WORK ITEM
Please reproduce the data in its entirety, word for word.

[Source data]
····················
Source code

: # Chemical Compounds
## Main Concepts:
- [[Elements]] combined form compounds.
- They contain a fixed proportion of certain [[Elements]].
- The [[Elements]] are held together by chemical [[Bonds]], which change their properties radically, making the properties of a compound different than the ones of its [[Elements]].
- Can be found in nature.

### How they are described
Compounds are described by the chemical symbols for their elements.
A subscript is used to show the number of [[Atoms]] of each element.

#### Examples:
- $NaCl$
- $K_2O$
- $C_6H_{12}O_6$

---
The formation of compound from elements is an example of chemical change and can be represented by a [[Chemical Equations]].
····················
RESULT
Source code

: # Chemical Compounds
## Main Concepts:
- [[Elements]] combined form compounds.
- They contain a fixed proportion of certain [[Elements]].
- The [[Elements]] are held together by chemical [[Bonds]], which change their properties radically, making the properties of a compound different than the ones of its [[Elements]].
- Can be found in nature.

### How they are described
Compounds are described by the chemical symbols for their elements.
A subscript is used to show the number of [[Atoms]] of each element.

#### Examples:
- $NaCl$
- $K_2O$
- $C_6H_{12}O_6$

---
The formation of compound from elements is an example of chemical change and can be represented by a [[Chemical Equations]].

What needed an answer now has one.